3. Apply Equilibrium Conditions:

• Equilibrium Perpendicular to the Incline (y-axis): Since there is no acceleration perpendicular to the inclined plane: ΣF_y = 0 N - mg cos α = 0 N = mg cos α

• Forces in the Plane of the Incline (x-z plane): The forces tending to cause motion are:

  • Along x-axis: F_x = mg sin α - T cos β (down the incline)
  • Along z-axis: F_z = T sin β (sideways)

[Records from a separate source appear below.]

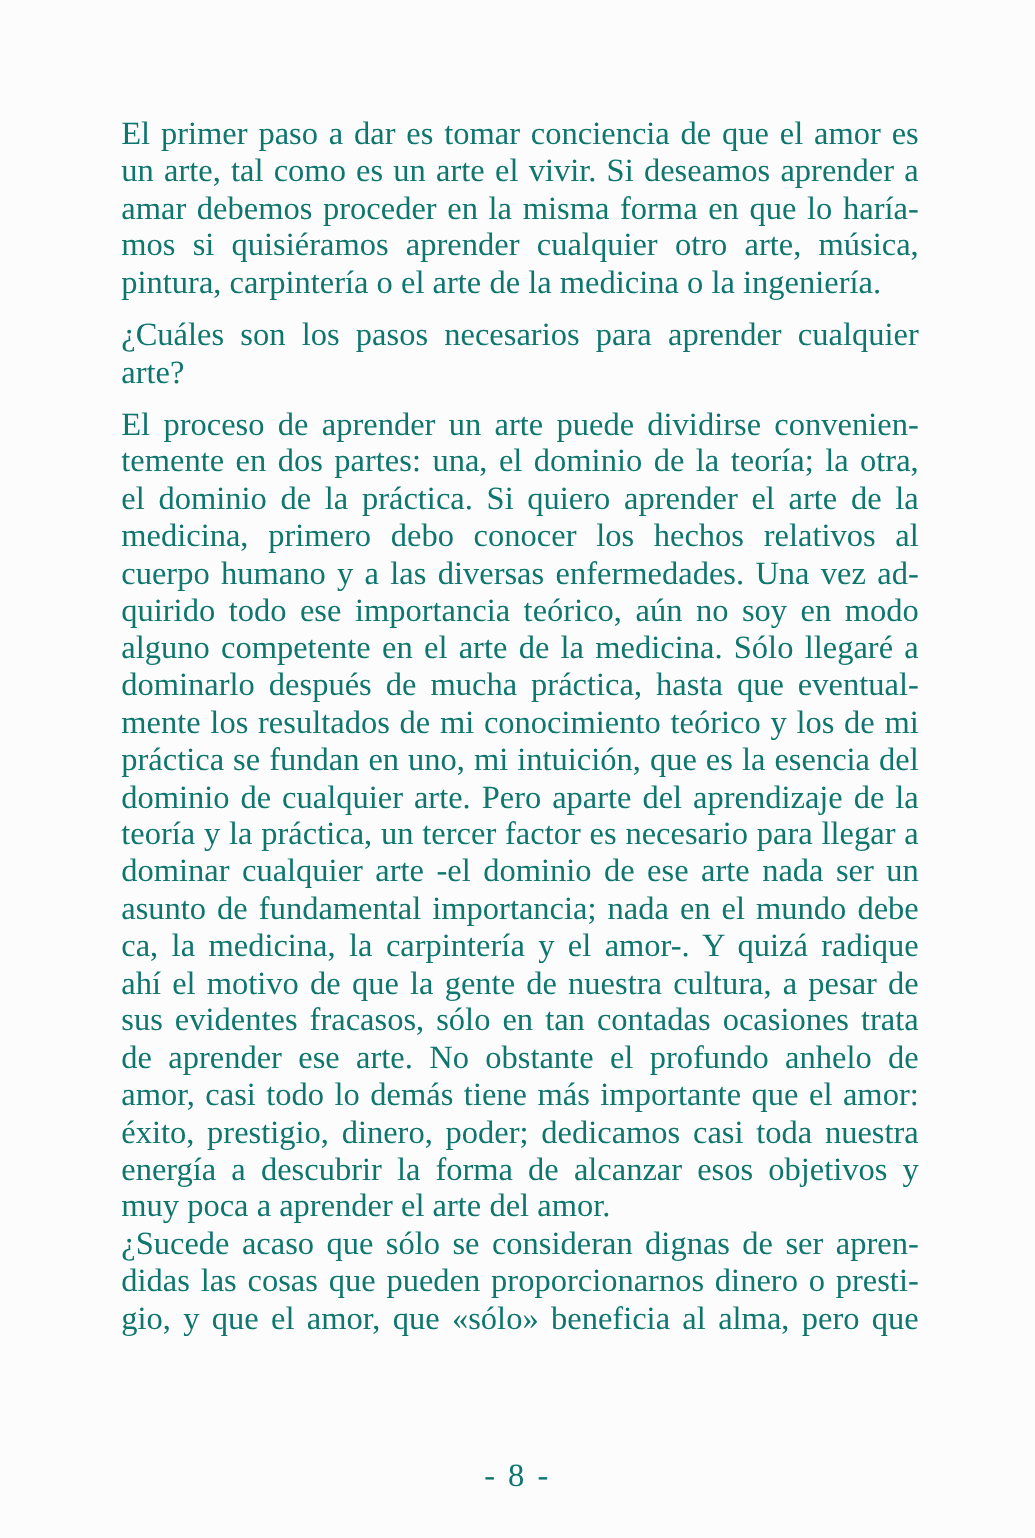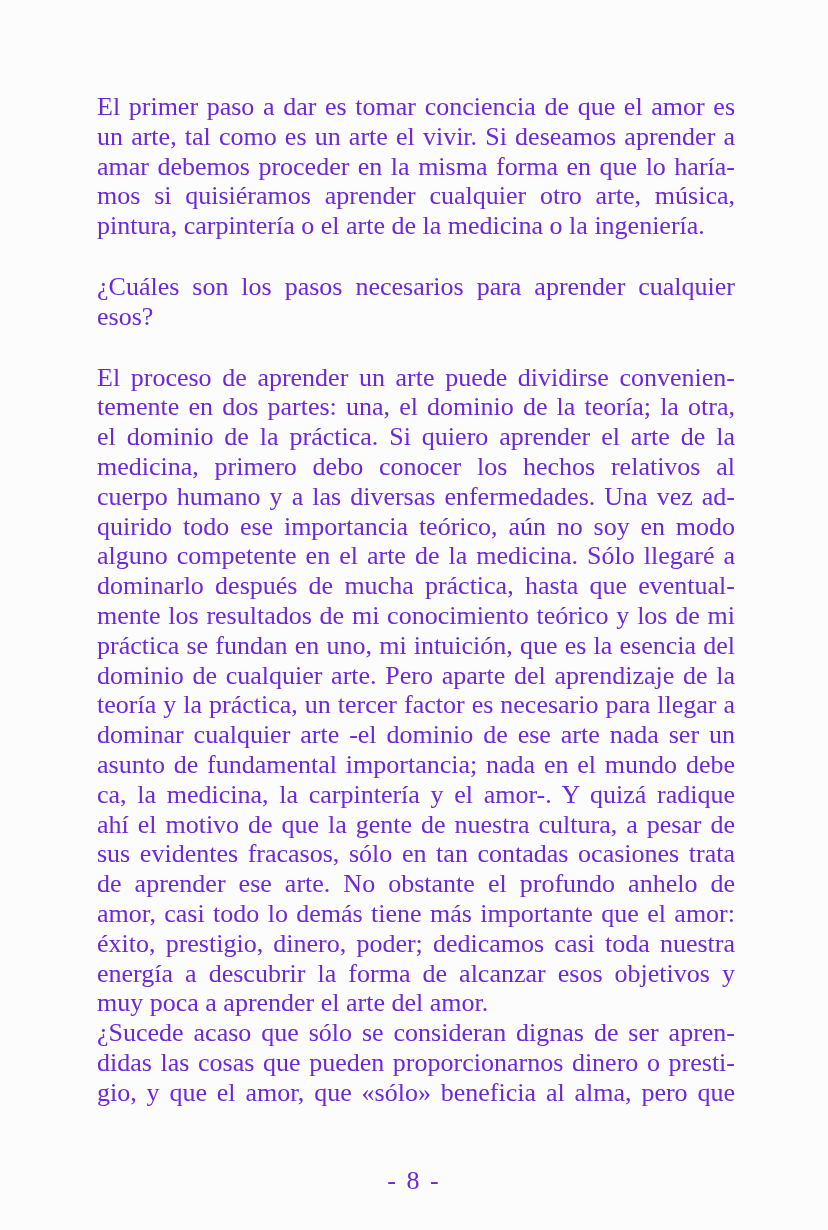--- a/index.html
+++ b/index.html
@@ -8,33 +8,33 @@
     padding: 0;
     background: #fcfcfc;
   }
   .page {
     position: relative;
     width: 828px;
     height: 1230px;
     background: #fcfcfc;
     overflow: hidden;
     font-family: "Liberation Serif", "DejaVu Serif", serif;
-    color: #6d28d9;
+    color: #0f766e;
   }
   .text-block {
     position: absolute;
     left: 97px;
     top: 92px;
     width: 638px;
   }
   .para {
     margin: 0;
   }
   .para.gap {
-    margin-top: 31px;
+    margin-top: 12px;
   }
   .line {
     font-size: 26px;
     line-height: 29.8px;
     text-align: justify;
     text-align-last: justify;
     -moz-text-align-last: justify;
   }
   .line.short {
     text-align-last: left;
@@ -58,21 +58,21 @@
   <div class="text-block">
       <div class="para">
         <div class="line">El primer paso a dar es tomar conciencia de que el amor es</div>
         <div class="line">un arte, tal como es un arte el vivir. Si deseamos aprender a</div>
         <div class="line">amar debemos proceder en la misma forma en que lo haría-</div>
         <div class="line">mos si quisiéramos aprender cualquier otro arte, música,</div>
         <div class="line short">pintura, carpintería o el arte de la medicina o la ingeniería.</div>
       </div>
       <div class="para gap">
         <div class="line">¿Cuáles son los pasos necesarios para aprender cualquier</div>
-        <div class="line short">esos?</div>
+        <div class="line short">arte?</div>
       </div>
       <div class="para gap">
         <div class="line">El proceso de aprender un arte puede dividirse convenien-</div>
         <div class="line">temente en dos partes: una, el dominio de la teoría; la otra,</div>
         <div class="line">el dominio de la práctica. Si quiero aprender el arte de la</div>
         <div class="line">medicina, primero debo conocer los hechos relativos al</div>
         <div class="line">cuerpo humano y a las diversas enfermedades. Una vez ad-</div>
         <div class="line">quirido todo ese importancia teórico, aún no soy en modo</div>
         <div class="line">alguno competente en el arte de la medicina. Sólo llegaré a</div>
         <div class="line">dominarlo después de mucha práctica, hasta que eventual-</div>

  For the block to be on the verge of slipping, the magnitude of the resultant force tending to cause motion must be balanced by the maximum static friction force μN. The magnitude of the resultant force F_resultant is: F_resultant = \sqrt{F_x^2 + F_z^2} F_resultant = \sqrt{(mg \sin \alpha - T \cos \beta)^2 + (T \sin \beta)^2}

  For no slipping, F_resultant \le \mu N. For the minimum value of μ (i.e., on the verge of slipping): F_resultant = \mu_{min} N Substituting N = mg cos α: \mu_{min} = \frac{\sqrt{(mg \sin \alpha - T \cos \beta)^2 + (T \sin \beta)^2}}{mg \cos \alpha}

4. Minimize μ with respect to T:

To find the minimum μ, we need to minimize the numerator with respect to T. Let's analyze the term inside the square root: K = (mg \sin \alpha - T \cos \beta)^2 + (T \sin \beta)^2 Expand the expression: K = (mg \sin \alpha)^2 - 2 T (mg \sin \alpha) \cos \beta + T^2 \cos^2 \beta + T^2 \sin^2 \beta K = (mg \sin \alpha)^2 - 2 T (mg \sin \alpha) \cos \beta + T^2 (\cos^2 \beta + \sin^2 \beta) Since cos^2 β + sin^2 β = 1: K = T^2 - (2 mg \sin \alpha \cos \beta) T + (mg \sin \alpha)^2

This is a quadratic equation in T of the form aT^2 + bT + c, where a=1, b = -2 mg sin α cos β, and c = (mg sin α)^2. The minimum value of a quadratic aT^2 + bT + c (with a > 0) occurs at T = -b / (2a). So, the tension T at which μ is minimum is: T = \frac{-(-2 mg \sin \alpha \cos \beta)}{2 \times 1} T = mg \sin \alpha \cos \beta

This matches option (C).

5. Calculate μ_{min}:

Now substitute the value of T back into the expression for K: K_{min} = (mg \sin \alpha \cos \beta)^2 - (2 mg \sin \alpha \cos \beta) (mg \sin \alpha \cos \beta) + (mg \sin \alpha)^2 K_{min} = (mg \sin \alpha)^2 \cos^2 \beta - 2 (mg \sin \alpha)^2 \cos^2 \beta + (mg \sin \alpha)^2 K_{min} = (mg \sin \alpha)^2 (1 - \cos^2 \beta) K_{min} = (mg \sin \alpha)^2 \sin^2 \beta

Now, substitute K_{min} into the expression for μ_{min}: \mu_{min} = \frac{\sqrt{K_{min}}}{mg \cos \alpha} \mu_{min} = \frac{\sqrt{(mg \sin \alpha)^2 \sin^2 \beta}}{mg \cos \alpha} \mu_{min} = \frac{mg \sin \alpha \sin \beta}{mg \cos \alpha} (Assuming sin β >= 0 for the relevant range of β) \mu_{min} = \frac{\sin \alpha \sin \beta}{\cos \alpha}

This matches option (A).

Both options (A) and (C) are correct based on the derivation.